--- Given entries Enclosed Below ---
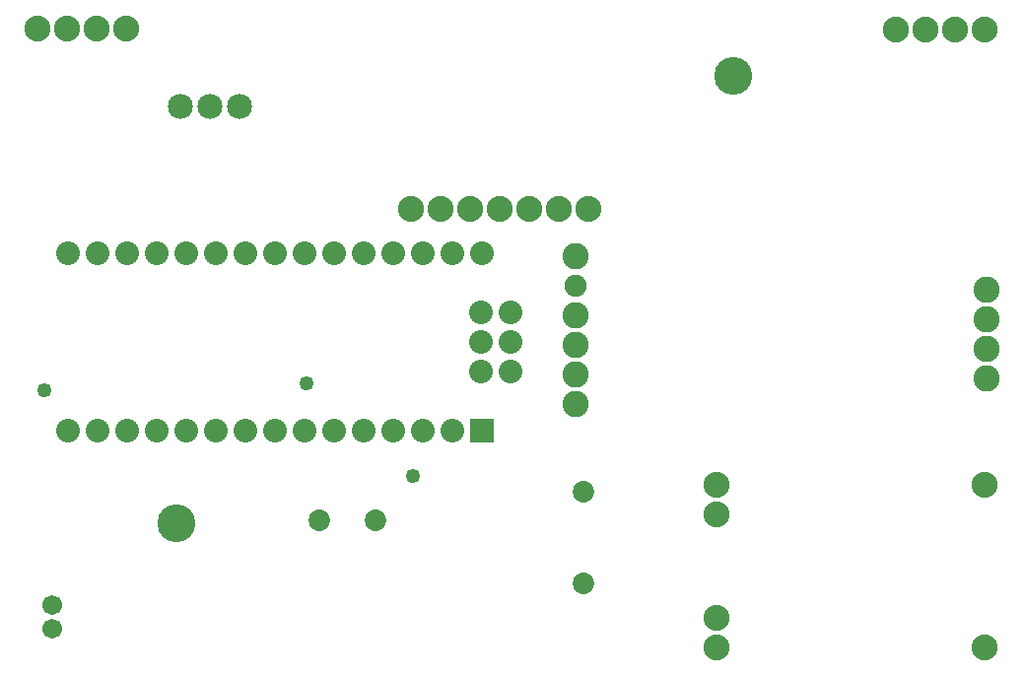
<source format=gbs>
G04 MADE WITH FRITZING*
G04 WWW.FRITZING.ORG*
G04 DOUBLE SIDED*
G04 HOLES PLATED*
G04 CONTOUR ON CENTER OF CONTOUR VECTOR*
%ASAXBY*%
%FSLAX23Y23*%
%MOIN*%
%OFA0B0*%
%SFA1.0B1.0*%
%ADD10C,0.072992*%
%ADD11C,0.049370*%
%ADD12C,0.080000*%
%ADD13C,0.088000*%
%ADD14C,0.085000*%
%ADD15C,0.088861*%
%ADD16C,0.074972*%
%ADD17C,0.088833*%
%ADD18C,0.074944*%
%ADD19C,0.067000*%
%ADD20C,0.128110*%
%ADD21R,0.080000X0.079958*%
%LNMASK0*%
G90*
G70*
G54D10*
X1207Y501D03*
X1017Y499D03*
X1909Y286D03*
X1909Y596D03*
G54D11*
X972Y962D03*
X1332Y650D03*
X84Y938D03*
G54D12*
X1567Y804D03*
X1467Y804D03*
X1367Y804D03*
X1267Y804D03*
X1167Y804D03*
X1067Y804D03*
X967Y804D03*
X867Y804D03*
X767Y804D03*
X667Y804D03*
X567Y804D03*
X467Y804D03*
X367Y804D03*
X267Y804D03*
X167Y804D03*
X1567Y1404D03*
X1467Y1404D03*
X1367Y1404D03*
X1267Y1404D03*
X1167Y1404D03*
X1067Y1404D03*
X967Y1404D03*
X867Y1404D03*
X767Y1404D03*
X667Y1404D03*
X567Y1404D03*
X467Y1404D03*
X367Y1404D03*
X267Y1404D03*
X167Y1404D03*
X1662Y1004D03*
X1563Y1004D03*
X1662Y1104D03*
X1563Y1104D03*
X1662Y1204D03*
X1563Y1204D03*
X1567Y804D03*
X1467Y804D03*
X1367Y804D03*
X1267Y804D03*
X1167Y804D03*
X1067Y804D03*
X967Y804D03*
X867Y804D03*
X767Y804D03*
X667Y804D03*
X567Y804D03*
X467Y804D03*
X367Y804D03*
X267Y804D03*
X167Y804D03*
X1567Y1404D03*
X1467Y1404D03*
X1367Y1404D03*
X1267Y1404D03*
X1167Y1404D03*
X1067Y1404D03*
X967Y1404D03*
X867Y1404D03*
X767Y1404D03*
X667Y1404D03*
X567Y1404D03*
X467Y1404D03*
X367Y1404D03*
X267Y1404D03*
X167Y1404D03*
X1662Y1004D03*
X1563Y1004D03*
X1662Y1104D03*
X1563Y1104D03*
X1662Y1204D03*
X1563Y1204D03*
G54D13*
X3267Y620D03*
X3267Y68D03*
X2358Y620D03*
X2358Y519D03*
X2358Y168D03*
X2358Y68D03*
X3267Y620D03*
X3267Y68D03*
X2358Y620D03*
X2358Y519D03*
X2358Y168D03*
X2358Y68D03*
G54D14*
X745Y1899D03*
X645Y1899D03*
X545Y1899D03*
G54D15*
X1881Y1394D03*
G54D16*
X1881Y1294D03*
G54D15*
X1881Y1194D03*
X1881Y1094D03*
X1881Y994D03*
X1881Y894D03*
G54D17*
X3271Y1278D03*
X3271Y1178D03*
X3271Y1078D03*
X3271Y978D03*
G54D16*
X1881Y1394D03*
X1881Y1294D03*
X1881Y1194D03*
X1881Y1094D03*
X1881Y994D03*
X1881Y894D03*
G54D18*
X3271Y1278D03*
X3271Y1178D03*
X3271Y1078D03*
X3271Y978D03*
G54D13*
X1926Y1553D03*
X1826Y1553D03*
X1726Y1553D03*
X1626Y1553D03*
X1526Y1553D03*
X1426Y1553D03*
X1326Y1553D03*
G54D19*
X112Y133D03*
X112Y212D03*
X112Y133D03*
X112Y212D03*
X112Y133D03*
X112Y212D03*
G54D13*
X362Y2162D03*
X262Y2162D03*
X162Y2162D03*
X62Y2162D03*
X362Y2162D03*
X262Y2162D03*
X162Y2162D03*
X62Y2162D03*
X3267Y2160D03*
X3167Y2160D03*
X3067Y2160D03*
X2967Y2160D03*
X3267Y2160D03*
X3167Y2160D03*
X3067Y2160D03*
X2967Y2160D03*
G54D20*
X531Y490D03*
X2415Y2002D03*
G54D21*
X1567Y804D03*
X1567Y804D03*
G04 End of Mask0*
M02*
</source>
--- End of Enclosed Given entries ---
- Request -
Copy nothing past the line containing "X1909Y286D03*": reproduce every line from the start of the records up to it, skipping pictures.

- Task answer -
<source format=gbs>
G04 MADE WITH FRITZING*
G04 WWW.FRITZING.ORG*
G04 DOUBLE SIDED*
G04 HOLES PLATED*
G04 CONTOUR ON CENTER OF CONTOUR VECTOR*
%ASAXBY*%
%FSLAX23Y23*%
%MOIN*%
%OFA0B0*%
%SFA1.0B1.0*%
%ADD10C,0.072992*%
%ADD11C,0.049370*%
%ADD12C,0.080000*%
%ADD13C,0.088000*%
%ADD14C,0.085000*%
%ADD15C,0.088861*%
%ADD16C,0.074972*%
%ADD17C,0.088833*%
%ADD18C,0.074944*%
%ADD19C,0.067000*%
%ADD20C,0.128110*%
%ADD21R,0.080000X0.079958*%
%LNMASK0*%
G90*
G70*
G54D10*
X1207Y501D03*
X1017Y499D03*
X1909Y286D03*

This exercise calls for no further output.